Consider a set $A = \{a, b, c, d, e, f, x, z\}$.

Hence, we express $a \epsilon A$ to indicate that 𝑎 is a part of set 𝐴. Conversely, if y is not a member of set 𝐴, we denote this as y ∉ 𝑨 and interpret it as “y does not belong to set 𝐴” or “y is not a member of set A”.

Example 2:

For the set of positive even numbers A={2, 4, 6, 8, … . }, we have 4 ∈ 𝐴, 5 ∉ 𝐴, −2 ∉ 𝐴, 0 ∉ 𝐴, 12 ∈ 𝐴.

1.2. Description of sets

Sets can be defined using various methods. These include: 

i. Verbal method (Statement form):

Sets can be described in words, stating the characteristics or properties of the elements in the set. Example: The set of natural numbers less than 1000.

ii. Listing Method

a. Complete listing method (Roster Method): In this method, all the elements of the set are explicitly listed within curly braces {}.

Example 3: $A =\{ 1, 2, 5, 11, 19, 23\}$

b. Partial listing method: In this method, only some elements of the set are listed, typically followed by ellipses (…) to indicate that the pattern continues in the same pattern.

Example 4: $B = \{2, 4, 6, 8, 10, 12, \dots\}$.

iii. Set builder method (Method of defining property):

In this method, a set is defined by specifying a property or condition that its elements must satisfy. The set is represented as $\{x | P(x)\}$, where x is the variable representing the elements of the set, and $P(x)$ is the property that determines whether x belongs to the set.
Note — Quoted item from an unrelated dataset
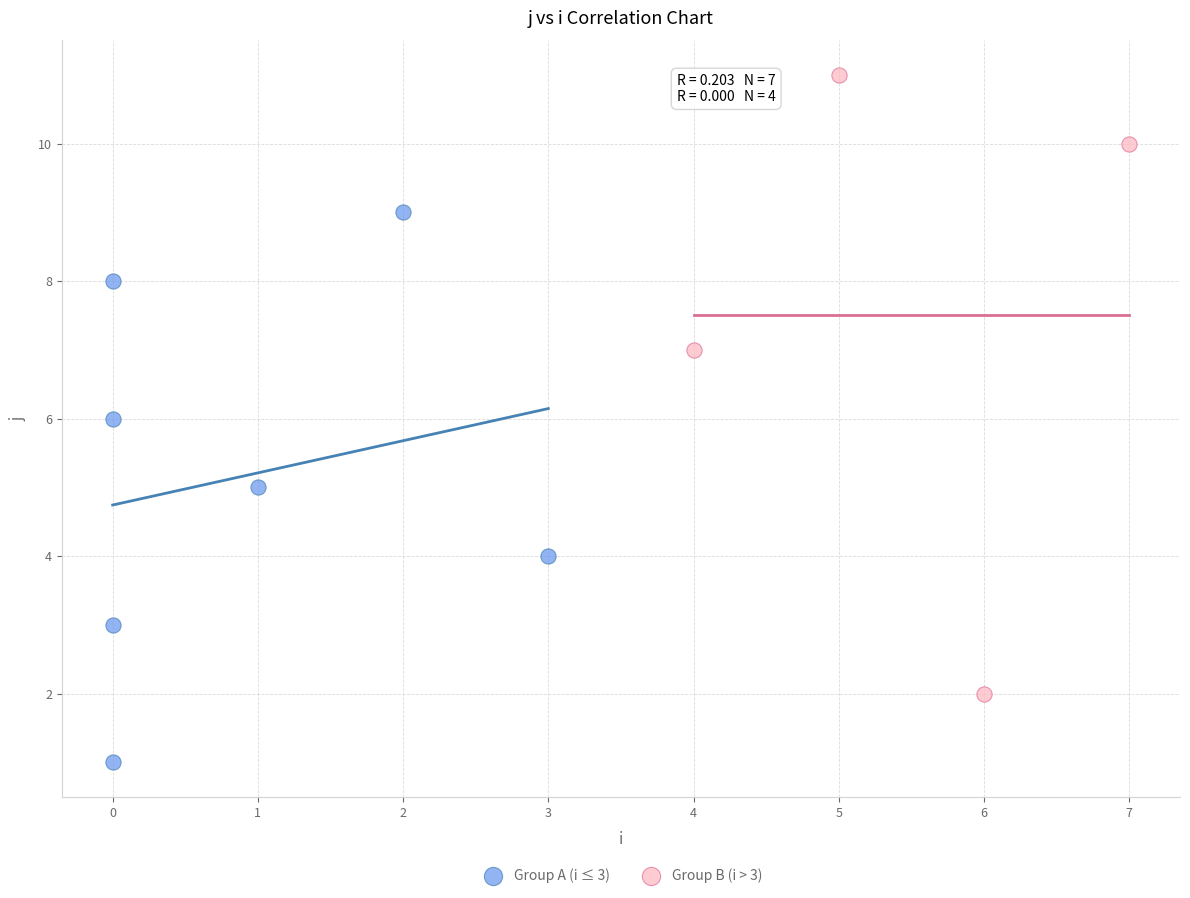

Which series has the widest spread of Y values?

Group B (i > 3)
Example 5: $A = \{ x \mid x \in \mathbb{N}, x < 21 \}$

In conclusion, We have discussed sets, elements and different methods of defining sets, such as verbal statements, listing methods, and set builder methods. Sets allow mathematicians to study relationships between objects, perform operations, and develop mathematical theories across various disciplines

Basic concepts for Sets and Elements

• Element: An individual object or member of a set. Elements are often denoted by lowercase letters.
• Well-defined: A characteristic of a set where the criteria for inclusion in the set are clear and agreed upon, leaving no room for ambiguity.
• Roster Method (Listing Method): A method of defining a set by explicitly listing all of its elements within curly braces. Example: A = {a, b, c} .
• Partial Listing Method: A variation of the roster method where only some elements of the set are listed, followed by ellipses (…) to indicate that the pattern continues. Example: B = {2, 4, 6, …} .
• Set Builder Notation (Set Builder Method): A method of defining a set by specifying a property that its elements must satisfy. Represented as ${x \mid P(x)} $, where $ x $ is a variable representing elements and $ P(x) $ is the condition for membership. Example: $ C = \{ x \mid x \text{ is a positive integer less than } 10 \}$.
• Membership: The relationship between an element and a set. Denoted by $( \in ) (epsilon)$ for “belongs to” and $( \notin )$ for “does not belong to”. Example: $( a \in A )$ means $a $ is an element of set $ A $.
• Non-Well-defined Set: For Example:- The set of good students in Ethiopia grade nine students.
• Complete Listing: A = {1, 2, 3, 4, 5}.
• Partial Listing: $( B = {2, 4, 6, 8, \ldots} )$ (where the pattern continues).

Conclusion

Sets and elements are fundamental concepts in mathematics that allow for the organization and classification of objects based on well-defined criteria. Understanding these concepts is crucial for studying relationships, performing operations, and developing mathematical theories.